READING PASSAGE

──────────────────────────────

The Polish Catholic Church, or Catholic Church in Poland, is part of the Roman Catholic Church under the spiritual leadership of the Pope in Rome, and the Episcopal Conference of Poland. There are 41 Catholic dioceses of the Latin Church and three eparchies of the Eastern Churches in Poland. These comprise about 10,000 parishes and religious orders. There are 33 million registered Catholics (the data includes the number of infants baptized) in Poland. The primate of the Church is Wojciech Polak, Archbishop of Gniezno. According to 2015 demographics, 92.9% of Poland's population is Roman Catholic. Other statistics suggest this number could be as low as 85.8%.

History

Ever since Poland officially adopted Latin Christianity in 966, the Catholic Church has played an important religious, cultural and political role in the country. Identifying oneself as Catholic distinguished Polish culture and nationality from neighbouring Germany, especially eastern and northern Germany, which is mostly Lutheran, and the countries to the east which are Orthodox. During times of foreign oppression, the Catholic Church was a cultural guard in the fight for independence and national survival. For instance, the Polish abbey in Częstochowa, which successfully resisted a siege in the Swedish invasion of Poland in the 17th century, became a symbol of national resistance to the occupation. The establishment of a communist regime controlled by the Soviet Union following World War II allowed the Church to continue fulfilling this role, although recent allegations suggest there was some minor collaboration between Polish clergy and the regime.

──────────────────────────────

INFORMATION SHOWN
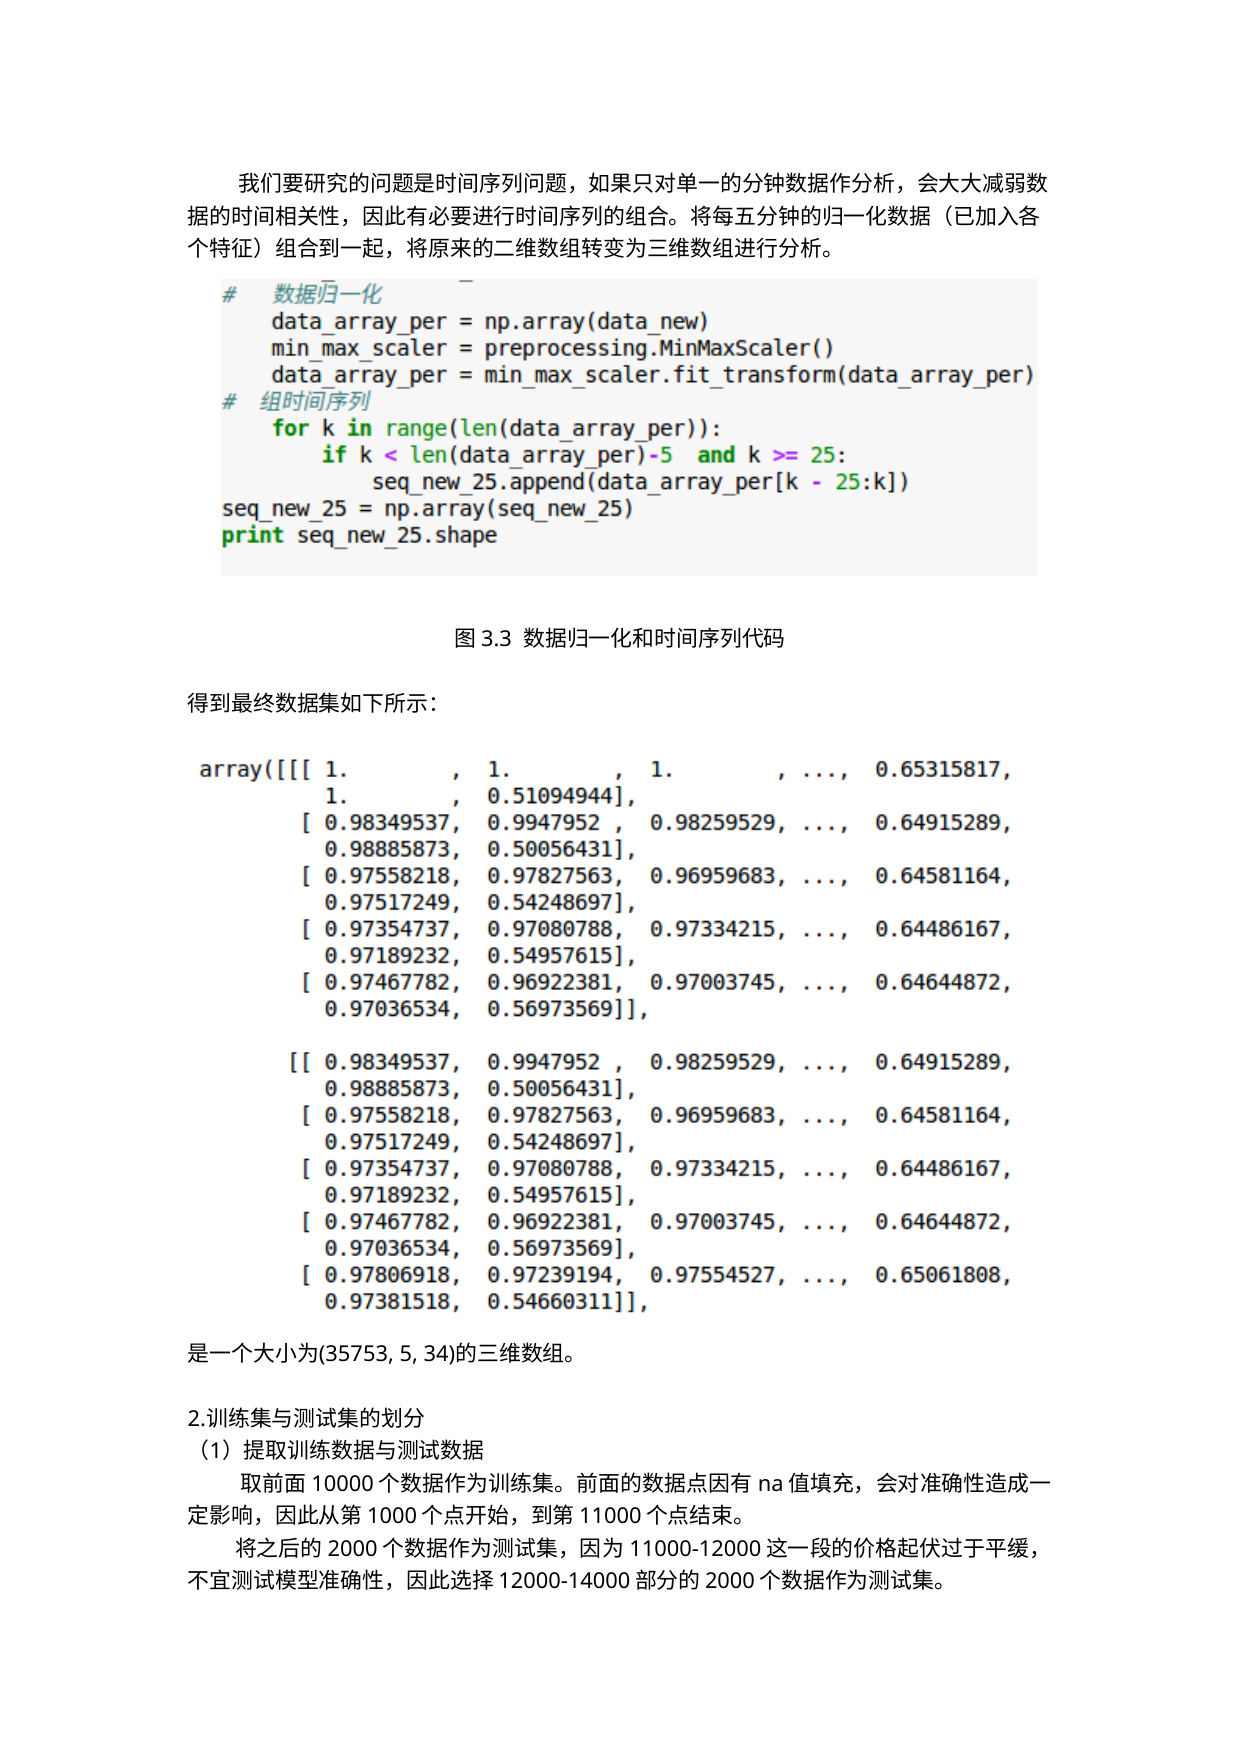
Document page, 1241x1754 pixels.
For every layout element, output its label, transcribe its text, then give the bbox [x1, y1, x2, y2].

text （1）提取训练数据与测试数据 [187, 1429, 1053, 1462]
text 取前面10000个数据作为训练集。前面的数据点因有na值填充，会对准确性造成一定影响，因此从第1000个点开始，到第11000个点结束。 [187, 1462, 1053, 1527]
text 图3.3 数据归一化和时间序列代码 [187, 617, 1053, 649]
picture [221, 279, 1039, 576]
picture [187, 752, 1045, 1328]
text 将之后的2000个数据作为测试集，因为11000-12000这一段的价格起伏过于平缓，不宜测试模型准确性，因此选择12000-14000部分的2000个数据作为测试集。 [187, 1527, 1053, 1592]
text 2.训练集与测试集的划分 [187, 1397, 1053, 1429]
text 得到最终数据集如下所示： [187, 682, 1053, 714]
text 我们要研究的问题是时间序列问题，如果只对单一的分钟数据作分析，会大大减弱数据的时间相关性，因此有必要进行时间序列的组合。将每五分钟的归一化数据（已加入各个特征）组合到一起，将原来的二维数组转变为三维数组进行分析。 [187, 162, 1053, 259]
text 是一个大小为(35753, 5, 34)的三维数组。 [187, 747, 1053, 1364]
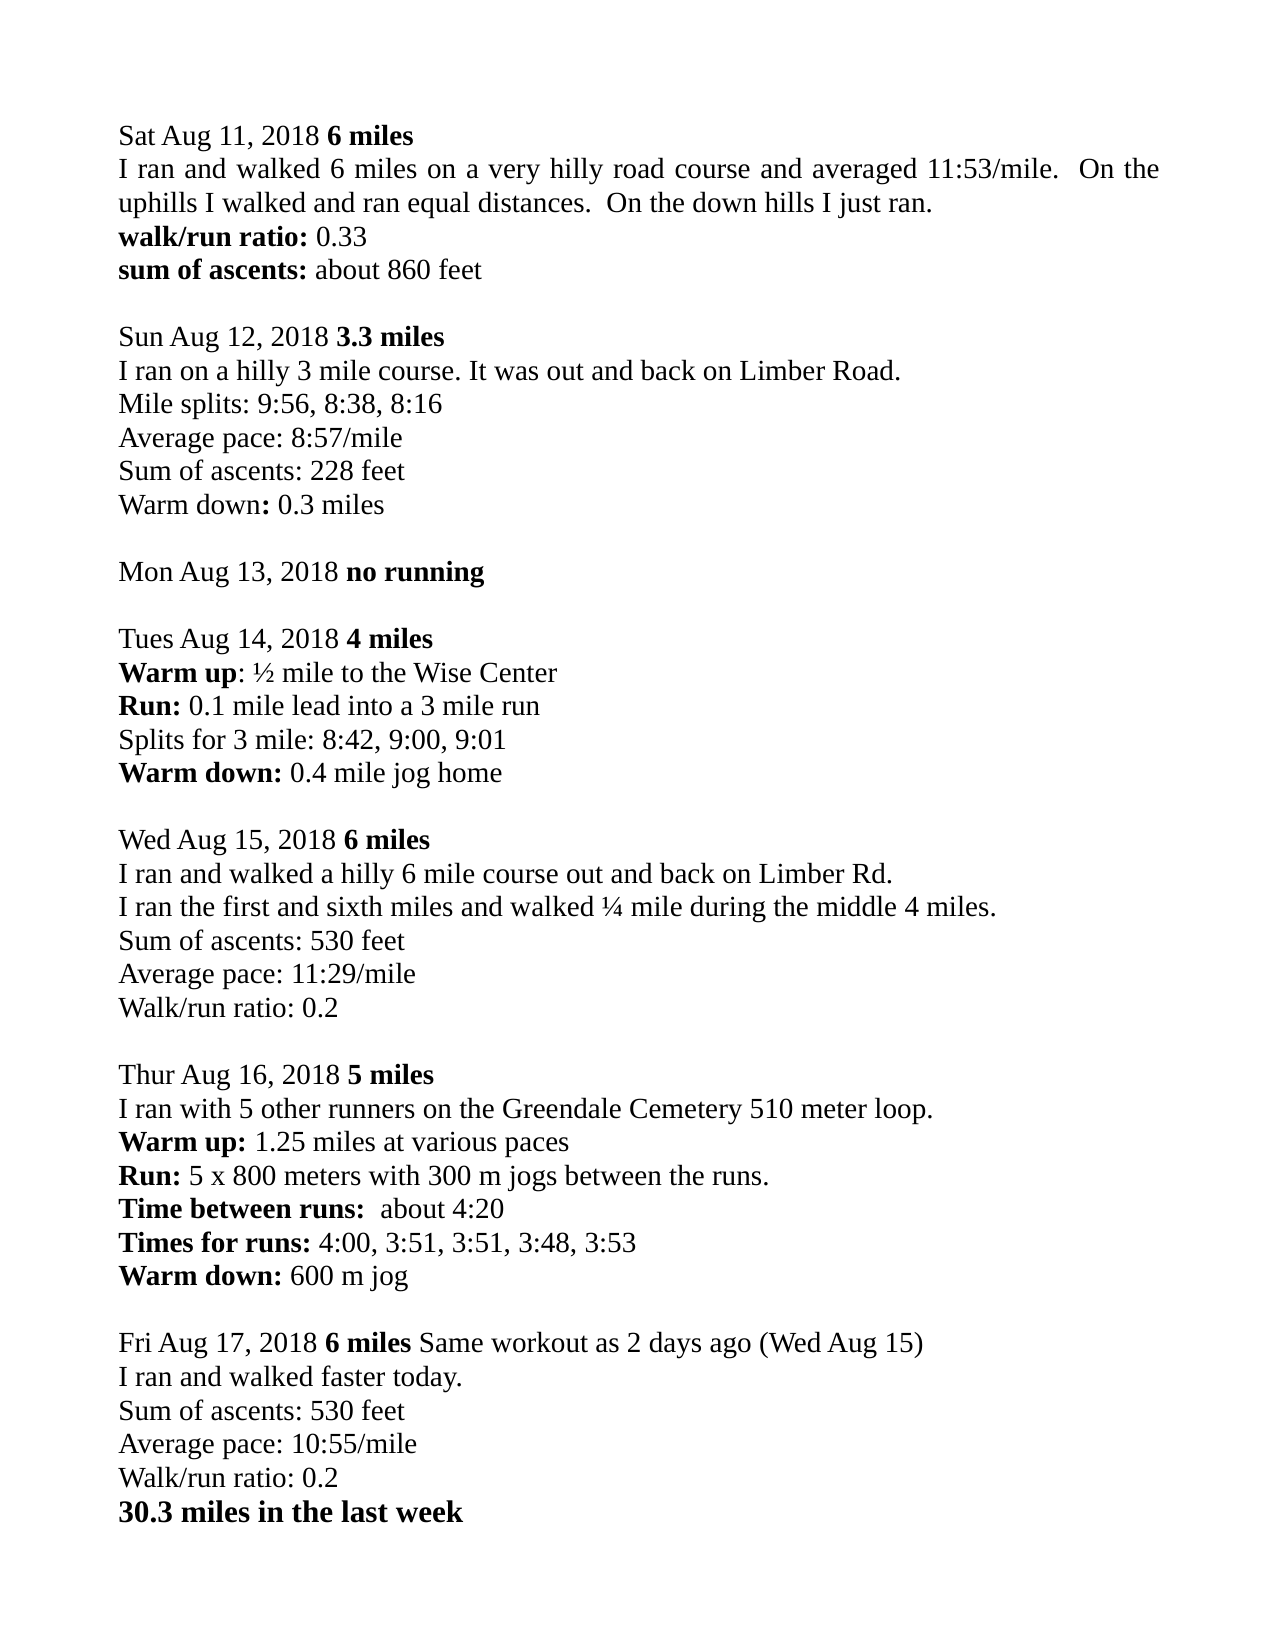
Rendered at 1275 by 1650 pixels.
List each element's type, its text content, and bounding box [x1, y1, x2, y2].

text I ran on a hilly 3 mile course. It was out and back on Limber Road. [118, 353, 1161, 386]
text Time between runs: about 4:20 [118, 1191, 1161, 1225]
text Sun Aug 12, 2018 3.3 miles [118, 319, 1161, 353]
text Warm down: 0.4 mile jog home [118, 755, 1161, 789]
text Fri Aug 17, 2018 6 miles Same workout as 2 days ago (Wed Aug 15) [118, 1326, 1161, 1359]
text Warm up: 1.25 miles at various paces [118, 1124, 1161, 1158]
text Sum of ascents: 228 feet [118, 453, 1161, 487]
text I ran and walked 6 miles on a very hilly road course and averaged 11:53/mile. On the uphills I walked and ran equal distances. On the down hills I just ran. [118, 152, 1161, 219]
text Tues Aug 14, 2018 4 miles [118, 621, 1161, 655]
text Sum of ascents: 530 feet [118, 1393, 1161, 1426]
text Run: 0.1 mile lead into a 3 mile run [118, 688, 1161, 722]
text Warm down: 600 m jog [118, 1258, 1161, 1292]
text Warm down: 0.3 miles [118, 487, 1161, 521]
text 30.3 miles in the last week [118, 1493, 1161, 1529]
text Warm up: ½ mile to the Wise Center [118, 655, 1161, 688]
text Walk/run ratio: 0.2 [118, 1460, 1161, 1493]
text Walk/run ratio: 0.2 [118, 990, 1161, 1024]
text Mile splits: 9:56, 8:38, 8:16 [118, 386, 1161, 420]
text Sum of ascents: 530 feet [118, 923, 1161, 957]
text Run: 5 x 800 meters with 300 m jogs between the runs. [118, 1158, 1161, 1191]
text Average pace: 8:57/mile [118, 420, 1161, 453]
text Times for runs: 4:00, 3:51, 3:51, 3:48, 3:53 [118, 1225, 1161, 1258]
text sum of ascents: about 860 feet [118, 252, 1161, 286]
text walk/run ratio: 0.33 [118, 219, 1161, 252]
text Mon Aug 13, 2018 no running [118, 554, 1161, 588]
text Thur Aug 16, 2018 5 miles [118, 1057, 1161, 1091]
text Wed Aug 15, 2018 6 miles [118, 822, 1161, 856]
text I ran and walked a hilly 6 mile course out and back on Limber Rd. [118, 856, 1161, 889]
text I ran and walked faster today. [118, 1359, 1161, 1393]
text Average pace: 11:29/mile [118, 957, 1161, 990]
text I ran with 5 other runners on the Greendale Cemetery 510 meter loop. [118, 1091, 1161, 1124]
text Splits for 3 mile: 8:42, 9:00, 9:01 [118, 722, 1161, 755]
text Average pace: 10:55/mile [118, 1426, 1161, 1460]
text I ran the first and sixth miles and walked ¼ mile during the middle 4 miles. [118, 889, 1161, 923]
text Sat Aug 11, 2018 6 miles [118, 118, 1161, 152]
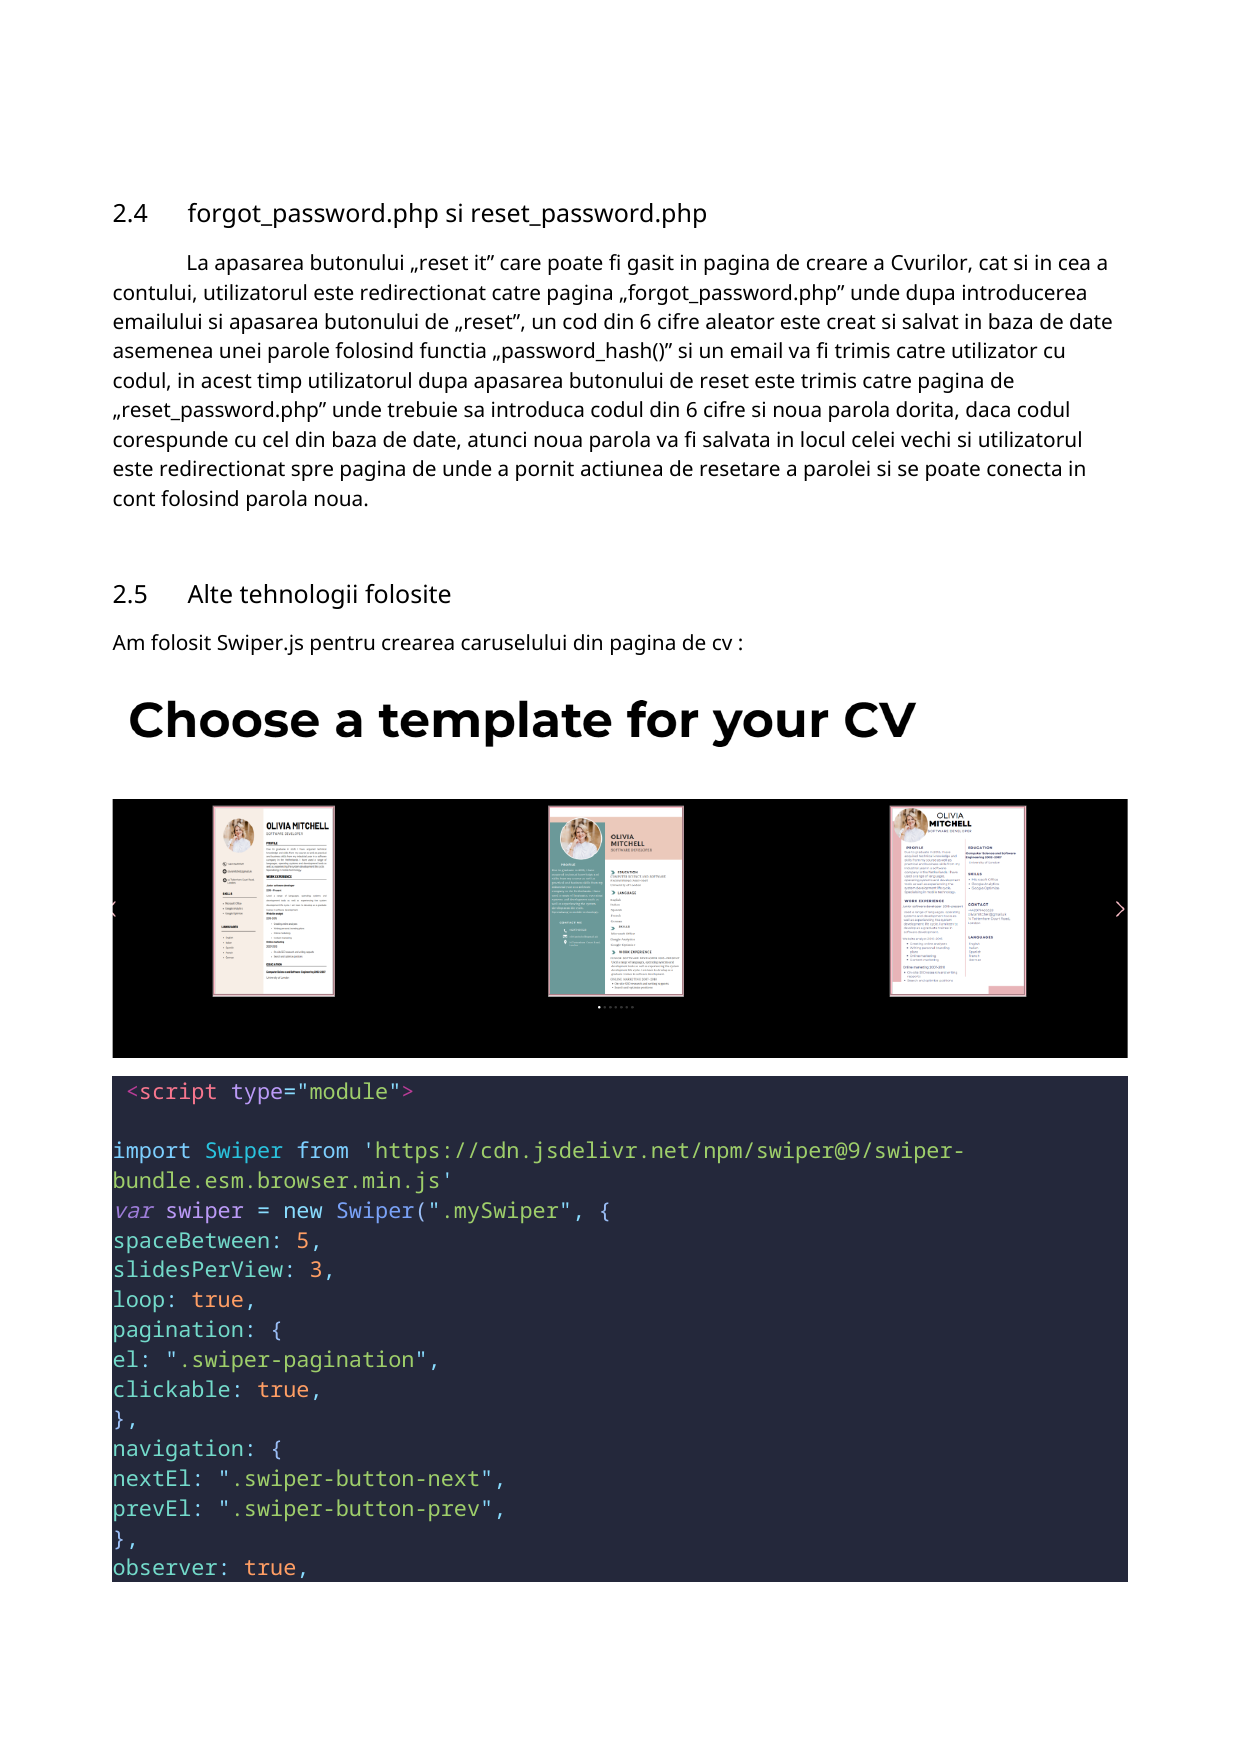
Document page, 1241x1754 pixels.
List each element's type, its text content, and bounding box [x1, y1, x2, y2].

──────────────────────────────

WRITTEN TASKS
A. Select every line of the records that contains the word "picture", treating case as significant.
B. Pick up the passage on the Catholic Church in Poland where it stops and continue writing it.

SET OF ANSWERS
A.
picture [221, 279, 1039, 576]
picture [187, 752, 1045, 1328]

B.
The 1978 election of Polish Cardinal Karol Wojtyła as Pope John Paul II strengthened the ties of identification. John Paul's visits to Poland became rallying points for the faithful and galvanized opposition to the Soviet regime. His beatification in 2011 and canonization 3 years later further instilled pride and joy in the Polish people. In 2013, Pope Francis, John Paul II's 2nd successor (and who was made a cardinal by the Polish pope), announced that World Youth Day, the world's largest religious gathering of young people, would be held in Kraków, Poland in 2016.

In 2013 a succession of child sex abuse scandals within the Church, and the poor response by the Church, became a matter of some public concern. The church resisted demands to pay compensation to victims.

Number of Catholics in Poland

As of 2005 a majority of Poles, approximately 88%, identified themselves as Catholic, and 58% said they are active practicing Catholics, according to a survey by the Centre for Public Opinion Research. According to the Ministry of Foreigns Affairs of the Republic of Poland, 95% of Poles belong to the Catholic Church; this survey bases the number of adherents on the number of infants baptized, as provided by the Catholic Church. The CIA Factbook gives a number of 87.2% belonging to the Catholic Church in 2012.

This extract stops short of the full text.